Real I.D. Comes to NV.

Today at a joint senate finanace committee Senator Tina Titus asked the pointed question to DMV Chief GInny Lewis, " I'm just wondering after this is all done, how is this suppose to make us safer?"

While no one in the hearing room could actually answer that question, DMV chief Ginny Lewis could certainly tell lawmakers how much the program would cost to implement. "We've requested 15 supervisors, 147 technicians, 6 accounting positions for the revenue piece, we've also requested contract monies for the additional security guards for the offices."

It all adds up to about 60-million dollars says Lewis. That's because people who wouldn't need a driver's license would need a Real ID to get on an airplane or enter a federal building or in some cases get a loan. That means more people to process, to set up computer systems, to check for fraud, more than two-hundred additional employees would be needed.
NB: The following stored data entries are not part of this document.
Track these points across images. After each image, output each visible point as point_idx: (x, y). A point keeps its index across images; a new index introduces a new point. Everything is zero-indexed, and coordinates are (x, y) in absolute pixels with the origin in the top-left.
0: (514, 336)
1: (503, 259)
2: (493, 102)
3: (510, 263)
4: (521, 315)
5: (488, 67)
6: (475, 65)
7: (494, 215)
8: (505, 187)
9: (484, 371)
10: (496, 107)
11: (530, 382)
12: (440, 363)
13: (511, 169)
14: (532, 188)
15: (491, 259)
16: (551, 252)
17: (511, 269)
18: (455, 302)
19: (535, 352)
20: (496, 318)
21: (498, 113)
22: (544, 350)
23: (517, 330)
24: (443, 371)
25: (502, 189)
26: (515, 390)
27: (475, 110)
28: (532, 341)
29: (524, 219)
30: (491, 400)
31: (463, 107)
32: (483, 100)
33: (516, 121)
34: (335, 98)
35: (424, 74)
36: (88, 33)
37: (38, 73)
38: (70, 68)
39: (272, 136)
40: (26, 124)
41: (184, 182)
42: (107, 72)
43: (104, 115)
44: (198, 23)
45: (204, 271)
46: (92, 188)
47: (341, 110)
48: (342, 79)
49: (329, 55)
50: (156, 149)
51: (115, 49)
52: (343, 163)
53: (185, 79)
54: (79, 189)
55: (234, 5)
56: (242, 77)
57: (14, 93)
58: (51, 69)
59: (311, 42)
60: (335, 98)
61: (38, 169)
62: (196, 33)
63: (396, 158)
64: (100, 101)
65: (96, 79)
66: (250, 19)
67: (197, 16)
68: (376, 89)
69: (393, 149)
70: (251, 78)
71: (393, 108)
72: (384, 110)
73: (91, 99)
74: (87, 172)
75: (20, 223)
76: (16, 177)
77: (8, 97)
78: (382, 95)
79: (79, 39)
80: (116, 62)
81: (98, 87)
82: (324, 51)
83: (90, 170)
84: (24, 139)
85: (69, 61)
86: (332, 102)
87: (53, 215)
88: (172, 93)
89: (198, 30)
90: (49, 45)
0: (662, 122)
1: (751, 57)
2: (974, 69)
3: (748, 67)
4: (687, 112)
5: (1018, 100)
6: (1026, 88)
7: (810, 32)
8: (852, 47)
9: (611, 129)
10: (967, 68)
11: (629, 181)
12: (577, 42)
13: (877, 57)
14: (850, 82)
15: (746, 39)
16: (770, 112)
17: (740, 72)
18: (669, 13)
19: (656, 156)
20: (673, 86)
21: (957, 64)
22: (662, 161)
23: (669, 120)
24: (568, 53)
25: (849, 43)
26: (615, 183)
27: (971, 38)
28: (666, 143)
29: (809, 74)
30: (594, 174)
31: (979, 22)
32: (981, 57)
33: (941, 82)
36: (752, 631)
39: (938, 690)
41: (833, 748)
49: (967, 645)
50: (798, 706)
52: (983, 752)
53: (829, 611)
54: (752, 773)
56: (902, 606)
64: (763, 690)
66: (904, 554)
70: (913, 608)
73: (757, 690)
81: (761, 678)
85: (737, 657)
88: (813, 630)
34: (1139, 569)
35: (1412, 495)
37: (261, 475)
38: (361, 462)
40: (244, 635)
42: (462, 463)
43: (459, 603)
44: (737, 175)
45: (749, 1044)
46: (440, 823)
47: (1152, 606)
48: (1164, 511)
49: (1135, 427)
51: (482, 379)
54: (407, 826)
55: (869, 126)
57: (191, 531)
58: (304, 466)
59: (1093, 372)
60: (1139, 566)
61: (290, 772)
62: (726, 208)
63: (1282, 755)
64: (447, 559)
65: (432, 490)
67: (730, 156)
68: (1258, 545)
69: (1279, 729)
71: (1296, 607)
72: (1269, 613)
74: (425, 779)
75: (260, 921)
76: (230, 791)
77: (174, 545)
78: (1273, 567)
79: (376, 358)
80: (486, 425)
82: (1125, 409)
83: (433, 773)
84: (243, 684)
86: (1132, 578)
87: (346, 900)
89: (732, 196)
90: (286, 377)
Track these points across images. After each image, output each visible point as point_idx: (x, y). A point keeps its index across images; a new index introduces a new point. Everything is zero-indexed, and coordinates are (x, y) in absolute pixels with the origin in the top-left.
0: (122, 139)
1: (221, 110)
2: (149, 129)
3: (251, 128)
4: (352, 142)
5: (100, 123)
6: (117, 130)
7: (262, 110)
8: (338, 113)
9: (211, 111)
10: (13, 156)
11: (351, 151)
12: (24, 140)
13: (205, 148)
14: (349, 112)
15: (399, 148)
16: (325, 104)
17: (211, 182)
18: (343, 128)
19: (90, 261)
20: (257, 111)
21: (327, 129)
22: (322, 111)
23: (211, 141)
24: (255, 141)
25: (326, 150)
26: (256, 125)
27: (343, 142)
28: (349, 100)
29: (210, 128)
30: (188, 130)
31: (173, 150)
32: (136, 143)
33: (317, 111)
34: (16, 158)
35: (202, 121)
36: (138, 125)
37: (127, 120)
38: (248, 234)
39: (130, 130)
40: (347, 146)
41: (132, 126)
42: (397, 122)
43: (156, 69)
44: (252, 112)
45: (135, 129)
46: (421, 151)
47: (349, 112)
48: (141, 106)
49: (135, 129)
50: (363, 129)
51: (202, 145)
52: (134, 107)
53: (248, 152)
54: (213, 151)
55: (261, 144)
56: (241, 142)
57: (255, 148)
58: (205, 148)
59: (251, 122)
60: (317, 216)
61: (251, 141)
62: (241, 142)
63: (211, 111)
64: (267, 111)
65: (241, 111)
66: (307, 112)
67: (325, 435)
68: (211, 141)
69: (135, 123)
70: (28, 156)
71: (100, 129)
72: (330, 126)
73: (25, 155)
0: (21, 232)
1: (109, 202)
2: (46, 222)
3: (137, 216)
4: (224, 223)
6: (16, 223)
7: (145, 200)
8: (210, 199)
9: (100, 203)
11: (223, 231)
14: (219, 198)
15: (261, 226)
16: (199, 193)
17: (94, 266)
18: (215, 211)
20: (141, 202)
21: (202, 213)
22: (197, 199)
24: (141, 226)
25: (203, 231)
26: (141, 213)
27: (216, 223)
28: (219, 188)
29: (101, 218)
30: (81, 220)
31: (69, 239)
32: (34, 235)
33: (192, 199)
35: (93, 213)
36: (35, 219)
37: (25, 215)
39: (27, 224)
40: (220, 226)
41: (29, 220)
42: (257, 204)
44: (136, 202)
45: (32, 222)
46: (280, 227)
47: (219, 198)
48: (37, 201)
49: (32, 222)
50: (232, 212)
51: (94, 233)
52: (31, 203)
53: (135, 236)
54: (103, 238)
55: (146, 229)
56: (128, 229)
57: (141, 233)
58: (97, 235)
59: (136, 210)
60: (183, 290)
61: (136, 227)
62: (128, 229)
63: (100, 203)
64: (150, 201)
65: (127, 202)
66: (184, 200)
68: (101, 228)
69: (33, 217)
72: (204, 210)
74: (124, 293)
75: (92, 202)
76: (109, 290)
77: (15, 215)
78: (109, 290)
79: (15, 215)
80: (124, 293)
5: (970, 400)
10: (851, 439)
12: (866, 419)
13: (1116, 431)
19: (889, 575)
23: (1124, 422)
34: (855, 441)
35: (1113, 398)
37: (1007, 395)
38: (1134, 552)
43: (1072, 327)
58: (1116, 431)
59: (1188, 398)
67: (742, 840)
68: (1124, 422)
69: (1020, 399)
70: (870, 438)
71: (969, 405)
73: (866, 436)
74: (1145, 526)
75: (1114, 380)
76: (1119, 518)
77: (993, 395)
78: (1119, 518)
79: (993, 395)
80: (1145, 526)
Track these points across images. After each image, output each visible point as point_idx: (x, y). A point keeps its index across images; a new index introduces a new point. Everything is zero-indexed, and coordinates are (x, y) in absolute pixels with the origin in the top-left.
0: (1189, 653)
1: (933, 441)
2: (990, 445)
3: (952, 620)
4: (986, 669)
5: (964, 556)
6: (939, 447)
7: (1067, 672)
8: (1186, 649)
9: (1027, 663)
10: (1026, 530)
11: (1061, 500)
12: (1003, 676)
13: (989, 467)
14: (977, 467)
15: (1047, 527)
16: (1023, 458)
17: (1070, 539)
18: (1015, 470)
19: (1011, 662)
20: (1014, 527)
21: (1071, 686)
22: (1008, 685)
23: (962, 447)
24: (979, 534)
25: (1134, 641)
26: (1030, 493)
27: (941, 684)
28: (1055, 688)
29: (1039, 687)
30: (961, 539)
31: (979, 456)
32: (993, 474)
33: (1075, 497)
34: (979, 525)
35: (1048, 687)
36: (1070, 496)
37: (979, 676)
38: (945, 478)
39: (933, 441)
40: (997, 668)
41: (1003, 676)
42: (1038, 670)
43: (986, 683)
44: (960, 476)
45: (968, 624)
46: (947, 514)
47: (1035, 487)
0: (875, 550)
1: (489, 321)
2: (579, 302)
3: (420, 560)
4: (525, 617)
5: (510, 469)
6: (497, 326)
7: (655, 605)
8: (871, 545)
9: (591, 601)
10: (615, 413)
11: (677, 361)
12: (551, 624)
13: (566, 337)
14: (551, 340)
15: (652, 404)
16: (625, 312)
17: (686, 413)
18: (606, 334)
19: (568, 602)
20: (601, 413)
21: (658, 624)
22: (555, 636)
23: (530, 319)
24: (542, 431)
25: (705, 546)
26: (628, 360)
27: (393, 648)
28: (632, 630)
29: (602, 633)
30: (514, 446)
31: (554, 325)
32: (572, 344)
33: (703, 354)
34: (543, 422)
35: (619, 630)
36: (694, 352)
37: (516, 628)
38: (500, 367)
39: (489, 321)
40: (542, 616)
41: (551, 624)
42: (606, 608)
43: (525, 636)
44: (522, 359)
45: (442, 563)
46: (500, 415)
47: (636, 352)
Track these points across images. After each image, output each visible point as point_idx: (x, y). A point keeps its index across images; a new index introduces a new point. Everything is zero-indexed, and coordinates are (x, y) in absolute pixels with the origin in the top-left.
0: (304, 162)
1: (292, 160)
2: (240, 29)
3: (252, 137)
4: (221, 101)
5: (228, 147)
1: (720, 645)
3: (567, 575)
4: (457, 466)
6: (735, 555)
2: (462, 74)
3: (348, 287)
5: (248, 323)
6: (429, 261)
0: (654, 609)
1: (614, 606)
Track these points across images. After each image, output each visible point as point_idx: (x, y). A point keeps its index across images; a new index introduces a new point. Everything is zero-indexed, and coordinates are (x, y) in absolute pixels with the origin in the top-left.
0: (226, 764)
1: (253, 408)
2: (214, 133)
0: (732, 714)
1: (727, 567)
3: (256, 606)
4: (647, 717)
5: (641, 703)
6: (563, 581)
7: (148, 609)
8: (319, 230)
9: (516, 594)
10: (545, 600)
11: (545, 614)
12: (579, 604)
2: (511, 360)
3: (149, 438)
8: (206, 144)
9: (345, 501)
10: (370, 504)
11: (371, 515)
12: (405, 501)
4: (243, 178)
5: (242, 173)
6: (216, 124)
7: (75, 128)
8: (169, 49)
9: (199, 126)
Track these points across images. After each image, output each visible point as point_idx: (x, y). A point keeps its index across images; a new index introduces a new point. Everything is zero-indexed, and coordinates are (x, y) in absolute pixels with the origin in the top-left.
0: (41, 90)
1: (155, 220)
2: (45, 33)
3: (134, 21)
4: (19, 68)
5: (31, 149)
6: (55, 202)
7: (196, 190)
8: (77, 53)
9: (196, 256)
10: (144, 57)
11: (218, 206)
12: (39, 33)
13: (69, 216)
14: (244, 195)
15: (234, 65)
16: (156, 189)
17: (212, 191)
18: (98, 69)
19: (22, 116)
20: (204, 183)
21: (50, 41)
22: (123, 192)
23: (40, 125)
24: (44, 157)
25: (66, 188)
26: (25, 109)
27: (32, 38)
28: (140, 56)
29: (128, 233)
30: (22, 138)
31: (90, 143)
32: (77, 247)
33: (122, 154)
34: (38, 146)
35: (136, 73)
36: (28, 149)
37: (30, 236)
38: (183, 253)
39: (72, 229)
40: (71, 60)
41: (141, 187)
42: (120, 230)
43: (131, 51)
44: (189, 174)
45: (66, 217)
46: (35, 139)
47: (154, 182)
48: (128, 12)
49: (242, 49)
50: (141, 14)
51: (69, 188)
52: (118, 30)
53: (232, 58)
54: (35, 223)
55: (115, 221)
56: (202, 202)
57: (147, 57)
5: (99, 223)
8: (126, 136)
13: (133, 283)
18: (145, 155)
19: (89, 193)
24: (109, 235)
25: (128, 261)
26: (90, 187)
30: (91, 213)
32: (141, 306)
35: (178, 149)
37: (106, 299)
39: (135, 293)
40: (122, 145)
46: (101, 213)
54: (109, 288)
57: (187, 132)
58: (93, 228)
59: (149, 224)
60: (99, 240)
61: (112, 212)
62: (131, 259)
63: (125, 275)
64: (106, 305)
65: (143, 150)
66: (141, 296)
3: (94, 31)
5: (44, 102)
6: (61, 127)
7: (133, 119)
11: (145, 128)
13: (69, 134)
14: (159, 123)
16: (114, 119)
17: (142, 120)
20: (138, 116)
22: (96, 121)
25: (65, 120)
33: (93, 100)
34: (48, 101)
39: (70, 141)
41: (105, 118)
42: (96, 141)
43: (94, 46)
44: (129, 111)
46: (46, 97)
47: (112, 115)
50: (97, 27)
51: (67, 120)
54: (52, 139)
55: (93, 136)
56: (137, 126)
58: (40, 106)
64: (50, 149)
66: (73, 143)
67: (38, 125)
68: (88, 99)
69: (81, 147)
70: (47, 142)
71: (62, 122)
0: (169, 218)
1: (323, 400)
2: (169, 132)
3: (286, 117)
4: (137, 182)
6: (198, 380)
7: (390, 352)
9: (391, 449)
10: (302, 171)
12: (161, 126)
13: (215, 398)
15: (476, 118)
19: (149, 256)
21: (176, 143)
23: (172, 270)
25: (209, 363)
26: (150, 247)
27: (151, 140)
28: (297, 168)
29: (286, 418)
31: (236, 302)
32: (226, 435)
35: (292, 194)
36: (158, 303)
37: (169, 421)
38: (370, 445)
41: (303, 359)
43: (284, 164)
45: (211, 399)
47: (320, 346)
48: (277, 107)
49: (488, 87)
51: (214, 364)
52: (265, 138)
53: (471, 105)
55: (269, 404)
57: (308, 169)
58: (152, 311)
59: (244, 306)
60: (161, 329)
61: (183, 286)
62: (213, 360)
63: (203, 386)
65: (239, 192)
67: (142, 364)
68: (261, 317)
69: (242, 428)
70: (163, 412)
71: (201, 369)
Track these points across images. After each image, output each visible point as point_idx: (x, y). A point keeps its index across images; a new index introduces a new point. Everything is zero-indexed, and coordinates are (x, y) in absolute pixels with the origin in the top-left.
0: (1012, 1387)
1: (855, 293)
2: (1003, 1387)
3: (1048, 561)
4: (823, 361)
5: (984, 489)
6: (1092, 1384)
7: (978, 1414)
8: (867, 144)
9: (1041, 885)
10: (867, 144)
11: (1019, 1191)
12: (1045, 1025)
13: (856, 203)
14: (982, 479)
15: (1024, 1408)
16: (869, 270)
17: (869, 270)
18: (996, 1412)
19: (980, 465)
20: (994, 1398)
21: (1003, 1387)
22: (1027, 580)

During today's hearing Assemblyman Parks asked Chief Lewis if she had started looking for abandoned KMARTS like the one in Carson City, apparently that's how much space would be needed to process people and hold paperwork.

Republican Senator Bob Beers from Las Vegas says this federally unfunded mandate means Nevada lawmakers have some tough decisions to make. " We actually have to reduce our road construction spending in order to make this happen at the state level."

And besides the cost to the state, there's also the question of privacy.
Senator Beers believes the feds may have drawn a line in the sand. " I think government can have too much information on its citizens this is maybe where the line is that should'nt be crossed."

Senator Titus says its a controversy that's spreading across the nation. " I think there is a real sentiment across the country that says this is an unfunded mandate it is unrealistic."

Senator Titus says expect to see a resolution soon for lawmakers to consider. One that would allow "Nevada to join the revolt, and reject the act."